═══ Working data

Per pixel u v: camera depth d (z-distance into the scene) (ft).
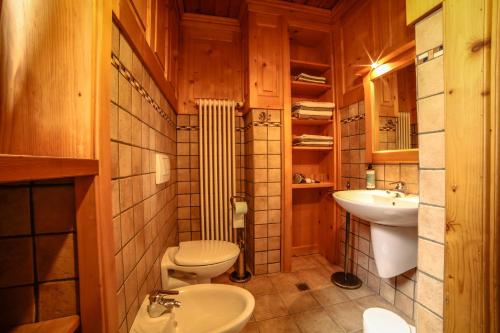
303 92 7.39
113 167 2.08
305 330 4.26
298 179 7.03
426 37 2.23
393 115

══════
═══ Working data

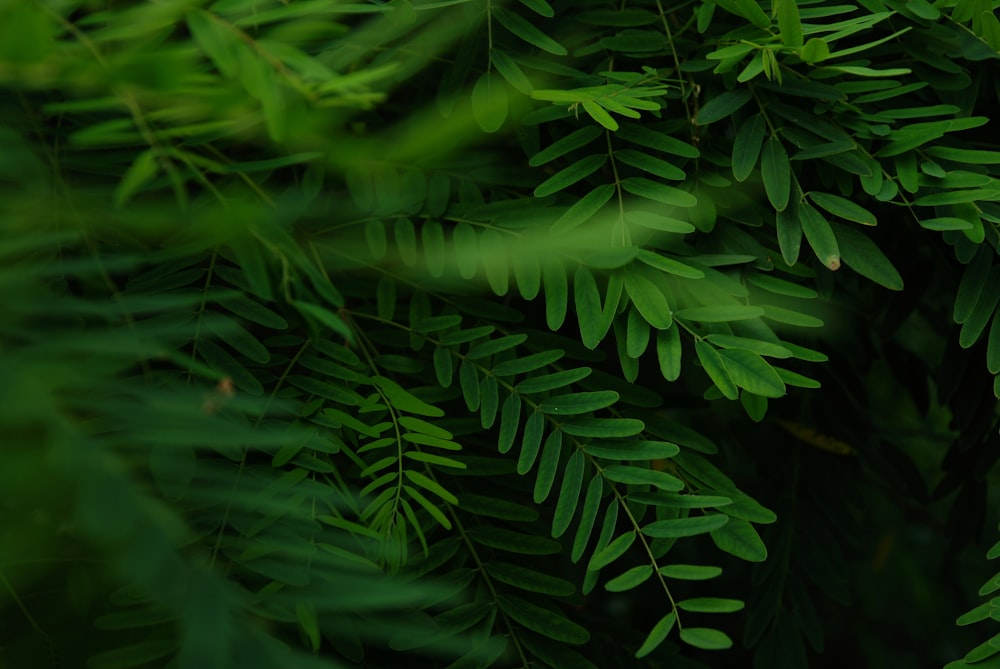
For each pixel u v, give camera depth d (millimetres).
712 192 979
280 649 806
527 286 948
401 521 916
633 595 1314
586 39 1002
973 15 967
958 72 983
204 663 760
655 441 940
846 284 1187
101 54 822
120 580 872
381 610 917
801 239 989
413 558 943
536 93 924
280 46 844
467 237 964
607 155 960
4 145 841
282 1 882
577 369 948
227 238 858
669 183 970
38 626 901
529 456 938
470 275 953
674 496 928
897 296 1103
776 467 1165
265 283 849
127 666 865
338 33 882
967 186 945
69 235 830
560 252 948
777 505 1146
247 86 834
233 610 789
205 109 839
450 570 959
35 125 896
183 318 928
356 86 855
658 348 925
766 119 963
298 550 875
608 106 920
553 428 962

══════
═══ Working data

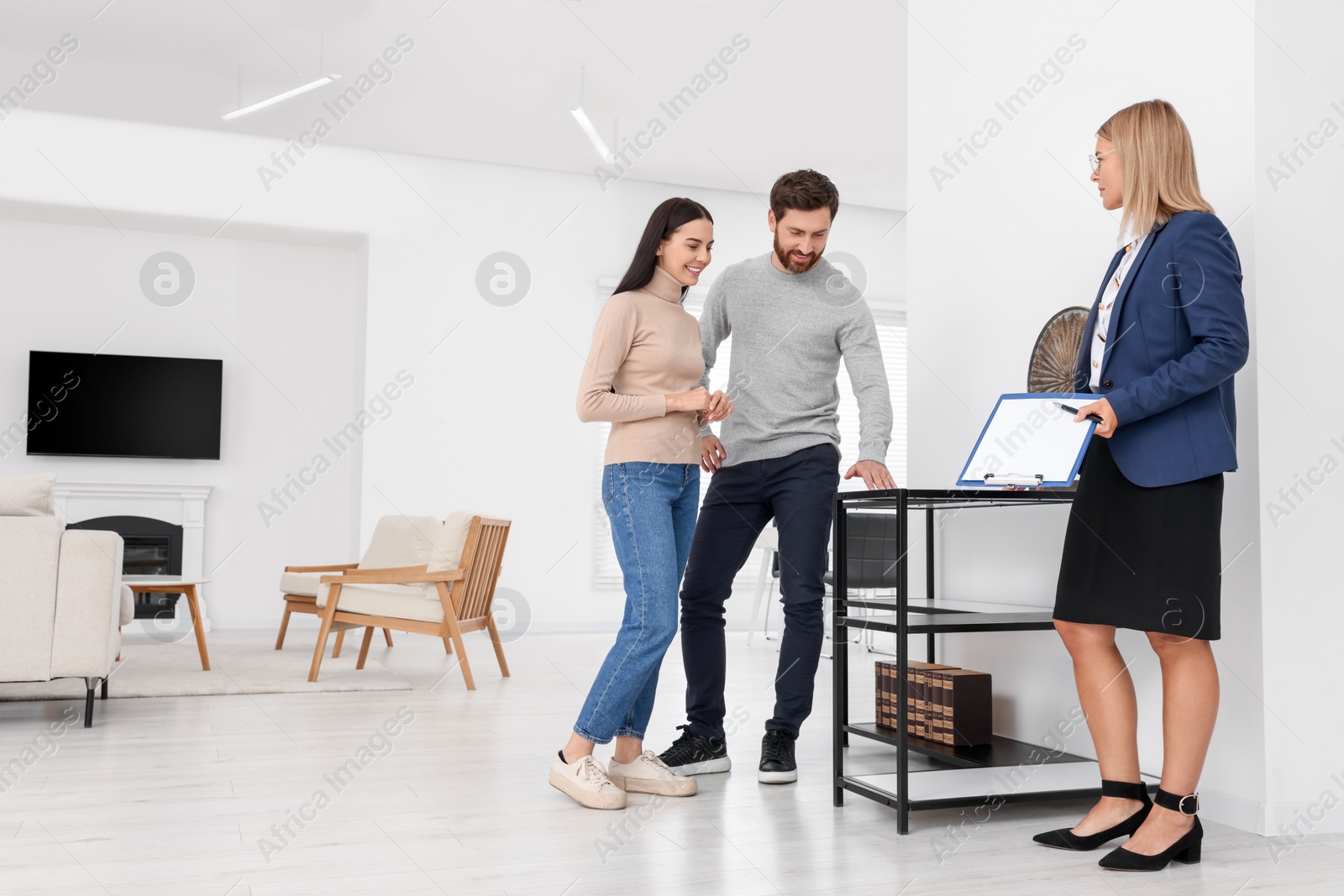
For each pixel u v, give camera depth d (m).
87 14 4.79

══════

◆ Work instruction ◆
Please show every line of the entries above that contains the word "each".

◆ Exercise result ◆
For each pixel u v, give camera depth d (millimetres).
For each pixel u v, give camera depth d (m).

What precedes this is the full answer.